Allen Dulles, jefe de la OSS –antecesora de la CIA– en Suiza adoptó la misma línea: negoció con los alemanes a espaldas de Washington y cuando se descubrió su juego, repitió la consigna de las grandes burguesías: el enemigo es el comunismo, no el fascismo.

En 1933 Hitler llegó al poder apoyado en los millones y millones de marcos, dólares –Henry Ford, antisemita hasta la médula, fue uno de los mecenas del fascista germano–, libras esterlinas y francos que aportaron los dueños de las grandes corporaciones y la gran banca internacional. ¿Se libró Hitler del control de los financieros de medio mundo? Parece que a ratos sí. Derrotó a Francia en cuarenta días, pero los ingleses, apenas a treinta kilómetros del puerto francés de Calais, resistieron solos durante un año todo el poder y la furia del nacismo.

¿Gran estratega este mediocre aspirante a pintor? No puede con los británicos y abre un segundo frente en la URSS. Pearl Harbor enardece a los norteamericanos contra los japoneses, pero es Hitler quien le declara la guerra a Estados Unidos. Los oligarcas alemanes e italianos –ahora resulta que Beretta armaba a los partisanos– no sólo salieron indemnes de la más devastadora de las guerras: se enriquecieron todavía más con la sangre de unos 60 millones de personas muertas en Europa y África –la guerra en el Pacífico es otra historia–.

Pocos, muy pocos criminales de guerra fueron ejecutados. Se calcula que, con la asistencia de el Vaticano, llegaron unos 60 mil genocidas a Argentina, para no hablar de Paraguay y otros países iberoamericanos, que asilaron a los asesinos de pueblos.

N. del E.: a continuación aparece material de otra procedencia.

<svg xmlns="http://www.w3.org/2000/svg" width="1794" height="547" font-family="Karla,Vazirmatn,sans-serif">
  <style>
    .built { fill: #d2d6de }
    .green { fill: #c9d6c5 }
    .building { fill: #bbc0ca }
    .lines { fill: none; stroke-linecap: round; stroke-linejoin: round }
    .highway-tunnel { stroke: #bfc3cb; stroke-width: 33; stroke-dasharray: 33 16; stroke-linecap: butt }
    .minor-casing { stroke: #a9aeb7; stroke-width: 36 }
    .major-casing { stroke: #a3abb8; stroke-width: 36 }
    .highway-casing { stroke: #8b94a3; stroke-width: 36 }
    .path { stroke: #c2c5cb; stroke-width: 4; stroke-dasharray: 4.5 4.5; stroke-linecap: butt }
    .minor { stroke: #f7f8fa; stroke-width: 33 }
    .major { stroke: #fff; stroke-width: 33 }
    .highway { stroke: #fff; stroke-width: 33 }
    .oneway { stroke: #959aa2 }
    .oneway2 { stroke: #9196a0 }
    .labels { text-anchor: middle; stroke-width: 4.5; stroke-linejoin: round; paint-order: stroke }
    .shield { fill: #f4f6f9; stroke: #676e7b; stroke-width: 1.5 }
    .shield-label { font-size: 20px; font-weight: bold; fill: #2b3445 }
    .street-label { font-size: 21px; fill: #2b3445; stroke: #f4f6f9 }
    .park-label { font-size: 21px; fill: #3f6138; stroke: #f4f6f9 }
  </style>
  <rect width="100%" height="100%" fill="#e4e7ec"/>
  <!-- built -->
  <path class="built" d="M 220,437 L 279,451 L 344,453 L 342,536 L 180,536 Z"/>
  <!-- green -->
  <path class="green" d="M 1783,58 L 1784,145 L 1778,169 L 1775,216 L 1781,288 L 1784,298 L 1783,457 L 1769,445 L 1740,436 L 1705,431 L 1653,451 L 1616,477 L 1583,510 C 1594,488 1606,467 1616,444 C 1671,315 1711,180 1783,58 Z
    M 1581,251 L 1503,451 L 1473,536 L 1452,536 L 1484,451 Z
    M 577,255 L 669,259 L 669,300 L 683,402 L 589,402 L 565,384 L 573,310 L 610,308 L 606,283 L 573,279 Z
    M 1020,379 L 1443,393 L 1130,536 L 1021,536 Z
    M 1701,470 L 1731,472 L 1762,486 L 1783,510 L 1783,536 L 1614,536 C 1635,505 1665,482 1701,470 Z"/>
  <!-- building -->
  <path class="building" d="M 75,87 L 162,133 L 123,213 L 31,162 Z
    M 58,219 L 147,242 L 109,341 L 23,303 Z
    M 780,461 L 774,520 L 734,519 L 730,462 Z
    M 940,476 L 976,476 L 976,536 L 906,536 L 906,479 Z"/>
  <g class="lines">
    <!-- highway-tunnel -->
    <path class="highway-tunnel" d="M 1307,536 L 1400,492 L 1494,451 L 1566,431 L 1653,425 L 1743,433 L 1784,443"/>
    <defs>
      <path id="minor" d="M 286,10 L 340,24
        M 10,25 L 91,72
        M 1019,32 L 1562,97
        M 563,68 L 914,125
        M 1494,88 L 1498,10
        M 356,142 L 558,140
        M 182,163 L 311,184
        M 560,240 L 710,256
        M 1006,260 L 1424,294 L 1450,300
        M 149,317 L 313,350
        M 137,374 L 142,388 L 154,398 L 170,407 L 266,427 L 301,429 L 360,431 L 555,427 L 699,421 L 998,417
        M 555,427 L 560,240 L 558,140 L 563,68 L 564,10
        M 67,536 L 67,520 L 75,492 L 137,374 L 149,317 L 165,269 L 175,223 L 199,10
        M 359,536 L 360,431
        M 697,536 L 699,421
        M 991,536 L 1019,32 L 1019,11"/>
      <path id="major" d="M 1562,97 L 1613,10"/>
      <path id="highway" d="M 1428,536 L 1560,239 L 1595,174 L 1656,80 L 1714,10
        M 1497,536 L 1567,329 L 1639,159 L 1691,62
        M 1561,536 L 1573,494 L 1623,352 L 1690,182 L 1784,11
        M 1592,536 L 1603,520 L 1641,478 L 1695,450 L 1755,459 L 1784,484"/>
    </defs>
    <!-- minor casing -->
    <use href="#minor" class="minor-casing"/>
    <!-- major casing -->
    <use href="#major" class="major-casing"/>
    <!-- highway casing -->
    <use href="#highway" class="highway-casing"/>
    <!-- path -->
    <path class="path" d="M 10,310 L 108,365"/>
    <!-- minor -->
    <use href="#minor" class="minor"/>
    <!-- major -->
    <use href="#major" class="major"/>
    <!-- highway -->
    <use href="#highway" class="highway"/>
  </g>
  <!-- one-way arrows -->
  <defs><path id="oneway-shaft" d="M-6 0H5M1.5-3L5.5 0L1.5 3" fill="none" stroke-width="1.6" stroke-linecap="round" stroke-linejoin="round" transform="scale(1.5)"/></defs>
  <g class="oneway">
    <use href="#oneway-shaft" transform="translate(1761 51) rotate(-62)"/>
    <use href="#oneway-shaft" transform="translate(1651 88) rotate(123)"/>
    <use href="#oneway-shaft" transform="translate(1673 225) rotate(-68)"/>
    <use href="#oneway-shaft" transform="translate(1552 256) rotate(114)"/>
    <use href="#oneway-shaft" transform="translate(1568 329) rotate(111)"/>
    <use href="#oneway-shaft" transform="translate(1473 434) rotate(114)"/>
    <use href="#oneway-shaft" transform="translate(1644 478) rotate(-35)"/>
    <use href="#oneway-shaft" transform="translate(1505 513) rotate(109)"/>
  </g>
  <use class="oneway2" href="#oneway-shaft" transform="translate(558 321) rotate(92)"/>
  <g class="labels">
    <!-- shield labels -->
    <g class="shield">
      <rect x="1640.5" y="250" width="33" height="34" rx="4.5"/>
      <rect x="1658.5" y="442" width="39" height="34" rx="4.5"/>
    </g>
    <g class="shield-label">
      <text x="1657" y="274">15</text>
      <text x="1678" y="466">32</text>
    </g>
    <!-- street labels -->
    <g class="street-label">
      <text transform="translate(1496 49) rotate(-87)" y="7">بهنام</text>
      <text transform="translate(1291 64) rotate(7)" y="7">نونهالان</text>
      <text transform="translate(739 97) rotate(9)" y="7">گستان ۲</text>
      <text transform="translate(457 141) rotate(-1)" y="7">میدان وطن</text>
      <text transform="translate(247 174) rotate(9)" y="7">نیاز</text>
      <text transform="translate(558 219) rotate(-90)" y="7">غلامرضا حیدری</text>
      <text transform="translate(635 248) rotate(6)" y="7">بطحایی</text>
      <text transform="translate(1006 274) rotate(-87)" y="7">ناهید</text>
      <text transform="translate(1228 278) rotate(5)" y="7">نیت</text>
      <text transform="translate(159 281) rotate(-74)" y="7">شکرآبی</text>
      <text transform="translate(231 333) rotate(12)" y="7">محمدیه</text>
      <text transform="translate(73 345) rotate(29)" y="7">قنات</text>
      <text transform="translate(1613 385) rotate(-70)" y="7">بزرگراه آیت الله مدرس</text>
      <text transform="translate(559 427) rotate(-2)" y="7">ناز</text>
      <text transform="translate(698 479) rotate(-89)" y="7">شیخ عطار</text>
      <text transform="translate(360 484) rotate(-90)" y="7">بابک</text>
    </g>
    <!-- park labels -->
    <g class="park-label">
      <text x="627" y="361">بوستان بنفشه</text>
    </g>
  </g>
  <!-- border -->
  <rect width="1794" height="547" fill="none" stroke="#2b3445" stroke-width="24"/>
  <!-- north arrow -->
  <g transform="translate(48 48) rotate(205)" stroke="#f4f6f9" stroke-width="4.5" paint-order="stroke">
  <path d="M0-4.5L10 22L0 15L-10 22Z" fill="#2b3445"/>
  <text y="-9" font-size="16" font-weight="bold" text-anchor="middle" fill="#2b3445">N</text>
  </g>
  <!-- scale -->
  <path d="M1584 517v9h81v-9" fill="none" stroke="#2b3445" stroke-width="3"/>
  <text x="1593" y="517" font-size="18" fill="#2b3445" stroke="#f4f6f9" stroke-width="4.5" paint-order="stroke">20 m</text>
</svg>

Pero la Guerra Fría comenzó desde el momento que un joven sargento soviético hizo ondear la bandera de la hoz y el martillo en las ruinas de la Cancillería berlinesa. Los servicios secretos de Washington, Londres, París y Moscú se apresuraron a ofrecer empleo a miles y miles de espías nacis. Con sobrada razón escribe el historiador y periodista inglés Paul Johnson: “Pero, ¿habrá alguien tan estúpido que crea en la justicia?”.